There will always be lines which we cannot cross if we are to remain in touch with and true to the past, like the refusal of the innovators in the Jewish Temple to allow sacred prostitution even though it was commonplace in pagan religion at the time. But, for instance, does it legitimate a re-examination of what Christians think about human sexuality and gender, given that human development and psychology are now understood very differently from the way they were understood - for instance - in the time of St Paul?
Less controversially, this passage also allows us to build on Biblical tradition to draw new conclusions about many other things which were beyond the imagining of our forebears in the faith - global warming, assisted conception, genetic engineering, nuclear physics, the list is endless. The same litmus test applies as was used to decide about using sweet smelling ointment and incense in the Temple. Could one of these innovations do any harm or cause an irreconcilable break with our tradition? If not, are there ways in which we can engage with them from a Christian point of view, rather than simply shrugging our shoulders and admitting that the Bible and tradition have nothing to say about them? To avoid becoming increasingly irrelevant, don’t we have to respond to new and changing circumstances, while keeping appropriate safeguards to protect the unchanging core of what we believe?

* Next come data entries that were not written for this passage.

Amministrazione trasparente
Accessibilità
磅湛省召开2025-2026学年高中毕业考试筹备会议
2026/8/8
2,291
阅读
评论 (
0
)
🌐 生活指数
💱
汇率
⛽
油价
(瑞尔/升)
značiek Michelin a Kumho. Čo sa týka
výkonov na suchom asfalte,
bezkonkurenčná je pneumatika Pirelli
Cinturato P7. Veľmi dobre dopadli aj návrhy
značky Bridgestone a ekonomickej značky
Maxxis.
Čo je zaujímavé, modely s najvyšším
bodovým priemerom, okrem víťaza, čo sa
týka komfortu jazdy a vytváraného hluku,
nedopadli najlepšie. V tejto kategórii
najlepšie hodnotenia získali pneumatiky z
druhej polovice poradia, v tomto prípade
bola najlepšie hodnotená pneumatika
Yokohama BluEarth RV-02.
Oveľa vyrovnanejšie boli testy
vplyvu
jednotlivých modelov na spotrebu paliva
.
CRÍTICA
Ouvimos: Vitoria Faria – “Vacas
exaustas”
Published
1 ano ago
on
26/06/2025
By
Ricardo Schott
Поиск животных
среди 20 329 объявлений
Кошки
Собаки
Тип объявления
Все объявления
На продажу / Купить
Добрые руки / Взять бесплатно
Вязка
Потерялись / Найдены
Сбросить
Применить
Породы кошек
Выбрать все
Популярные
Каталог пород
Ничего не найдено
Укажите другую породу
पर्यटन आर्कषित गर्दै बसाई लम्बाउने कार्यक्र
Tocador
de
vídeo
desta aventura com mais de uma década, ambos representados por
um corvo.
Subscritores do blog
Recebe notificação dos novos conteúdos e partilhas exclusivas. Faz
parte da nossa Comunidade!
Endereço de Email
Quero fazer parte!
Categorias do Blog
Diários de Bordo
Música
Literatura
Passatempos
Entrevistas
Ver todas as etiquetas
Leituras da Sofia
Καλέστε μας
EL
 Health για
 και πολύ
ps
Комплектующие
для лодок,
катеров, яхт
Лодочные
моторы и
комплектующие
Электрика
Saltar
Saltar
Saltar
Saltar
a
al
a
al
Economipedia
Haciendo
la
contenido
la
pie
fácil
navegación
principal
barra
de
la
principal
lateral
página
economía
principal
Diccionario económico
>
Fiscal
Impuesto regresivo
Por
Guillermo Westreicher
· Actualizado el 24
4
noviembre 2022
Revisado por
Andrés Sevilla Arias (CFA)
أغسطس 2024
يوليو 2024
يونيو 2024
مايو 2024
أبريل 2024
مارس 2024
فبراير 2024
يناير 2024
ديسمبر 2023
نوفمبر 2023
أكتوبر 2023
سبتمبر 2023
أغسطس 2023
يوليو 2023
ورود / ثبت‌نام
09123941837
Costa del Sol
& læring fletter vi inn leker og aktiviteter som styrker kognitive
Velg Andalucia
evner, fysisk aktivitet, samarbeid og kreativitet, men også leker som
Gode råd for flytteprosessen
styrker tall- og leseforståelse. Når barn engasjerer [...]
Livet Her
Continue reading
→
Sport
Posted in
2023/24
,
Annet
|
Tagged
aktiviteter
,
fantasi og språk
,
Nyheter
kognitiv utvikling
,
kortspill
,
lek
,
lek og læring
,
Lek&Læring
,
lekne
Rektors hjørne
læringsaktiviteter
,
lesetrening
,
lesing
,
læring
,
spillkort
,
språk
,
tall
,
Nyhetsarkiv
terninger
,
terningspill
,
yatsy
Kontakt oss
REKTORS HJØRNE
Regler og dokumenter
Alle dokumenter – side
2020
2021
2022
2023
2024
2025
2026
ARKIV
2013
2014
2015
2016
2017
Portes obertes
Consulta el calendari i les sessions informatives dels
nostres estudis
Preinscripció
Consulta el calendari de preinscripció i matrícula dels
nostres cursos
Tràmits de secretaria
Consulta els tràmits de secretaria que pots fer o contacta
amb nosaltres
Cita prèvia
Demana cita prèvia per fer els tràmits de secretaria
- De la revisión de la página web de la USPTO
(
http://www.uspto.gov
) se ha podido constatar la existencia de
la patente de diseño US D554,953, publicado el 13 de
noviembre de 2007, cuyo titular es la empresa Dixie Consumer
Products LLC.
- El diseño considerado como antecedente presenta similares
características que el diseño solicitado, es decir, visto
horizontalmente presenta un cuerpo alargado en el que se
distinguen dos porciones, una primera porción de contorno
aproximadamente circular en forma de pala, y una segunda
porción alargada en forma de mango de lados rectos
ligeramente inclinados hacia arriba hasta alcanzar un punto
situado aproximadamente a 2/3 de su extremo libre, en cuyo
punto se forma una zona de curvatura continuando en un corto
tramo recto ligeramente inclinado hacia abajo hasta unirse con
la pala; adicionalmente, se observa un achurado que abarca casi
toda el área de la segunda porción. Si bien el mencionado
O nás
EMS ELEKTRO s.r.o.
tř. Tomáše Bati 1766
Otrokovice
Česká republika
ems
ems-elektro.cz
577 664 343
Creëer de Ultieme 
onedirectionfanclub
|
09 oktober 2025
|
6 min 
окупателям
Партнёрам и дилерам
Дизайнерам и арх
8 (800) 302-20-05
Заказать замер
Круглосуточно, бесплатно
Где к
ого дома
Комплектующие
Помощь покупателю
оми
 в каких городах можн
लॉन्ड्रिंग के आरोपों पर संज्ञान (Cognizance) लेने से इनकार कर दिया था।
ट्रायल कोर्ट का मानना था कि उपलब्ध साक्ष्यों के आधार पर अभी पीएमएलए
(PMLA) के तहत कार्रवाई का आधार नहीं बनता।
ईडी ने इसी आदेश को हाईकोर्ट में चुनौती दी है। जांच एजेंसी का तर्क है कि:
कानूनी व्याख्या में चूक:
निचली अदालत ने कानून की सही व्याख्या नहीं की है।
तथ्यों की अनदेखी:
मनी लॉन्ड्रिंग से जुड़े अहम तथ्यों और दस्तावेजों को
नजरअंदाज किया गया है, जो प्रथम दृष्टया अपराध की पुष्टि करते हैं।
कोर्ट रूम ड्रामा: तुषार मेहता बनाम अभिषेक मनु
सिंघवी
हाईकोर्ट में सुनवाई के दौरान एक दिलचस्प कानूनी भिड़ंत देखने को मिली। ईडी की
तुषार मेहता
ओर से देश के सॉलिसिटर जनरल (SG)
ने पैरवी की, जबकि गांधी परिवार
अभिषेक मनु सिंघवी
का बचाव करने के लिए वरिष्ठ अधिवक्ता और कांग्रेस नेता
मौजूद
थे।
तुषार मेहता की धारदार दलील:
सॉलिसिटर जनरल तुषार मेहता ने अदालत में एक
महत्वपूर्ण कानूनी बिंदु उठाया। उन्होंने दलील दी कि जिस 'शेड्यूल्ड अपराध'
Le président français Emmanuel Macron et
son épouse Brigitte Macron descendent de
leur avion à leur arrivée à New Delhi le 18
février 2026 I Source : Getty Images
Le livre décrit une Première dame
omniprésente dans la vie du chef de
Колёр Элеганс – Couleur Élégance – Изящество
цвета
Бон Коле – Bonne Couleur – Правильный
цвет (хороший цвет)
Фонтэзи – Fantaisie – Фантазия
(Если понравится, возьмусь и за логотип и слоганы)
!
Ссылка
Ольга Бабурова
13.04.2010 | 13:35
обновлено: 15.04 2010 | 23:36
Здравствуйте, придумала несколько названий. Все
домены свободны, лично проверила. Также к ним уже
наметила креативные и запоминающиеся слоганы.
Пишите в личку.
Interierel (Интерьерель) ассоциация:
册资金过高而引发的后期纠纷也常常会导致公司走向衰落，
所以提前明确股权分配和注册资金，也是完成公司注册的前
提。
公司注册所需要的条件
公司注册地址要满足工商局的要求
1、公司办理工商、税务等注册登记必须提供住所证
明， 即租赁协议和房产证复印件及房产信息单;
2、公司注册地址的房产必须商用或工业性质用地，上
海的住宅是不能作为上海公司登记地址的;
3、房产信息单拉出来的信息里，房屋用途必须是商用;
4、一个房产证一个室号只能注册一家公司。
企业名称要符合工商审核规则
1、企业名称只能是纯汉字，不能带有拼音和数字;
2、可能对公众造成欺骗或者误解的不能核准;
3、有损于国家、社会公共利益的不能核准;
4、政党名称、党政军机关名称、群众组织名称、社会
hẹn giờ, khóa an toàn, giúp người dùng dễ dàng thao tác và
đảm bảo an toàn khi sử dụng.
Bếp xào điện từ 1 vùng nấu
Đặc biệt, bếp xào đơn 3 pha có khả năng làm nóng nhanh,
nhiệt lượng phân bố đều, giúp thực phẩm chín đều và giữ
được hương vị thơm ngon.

What this passage from Exodus shows us is that religious tradition is not set in stone. It’s a journey of discovery; a journey that must stay true to its roots but which doesn’t have to cling to them unquestioningly; a journey which allows us to build on and develop what happened in the past.
New life and meaning can be breathed into decayed traditions when they are radically transformed by our openness to God’s new purposes for them. That, after all, is what happened to the old tradition of the altar of incense, and the priests who served before it. Once it too had been a startling new innovation, but it was superseded in its turn when  Jesus himself made holiness available for all of us by taking an old and cherished tradition and reinterpreting it through his death on the cross.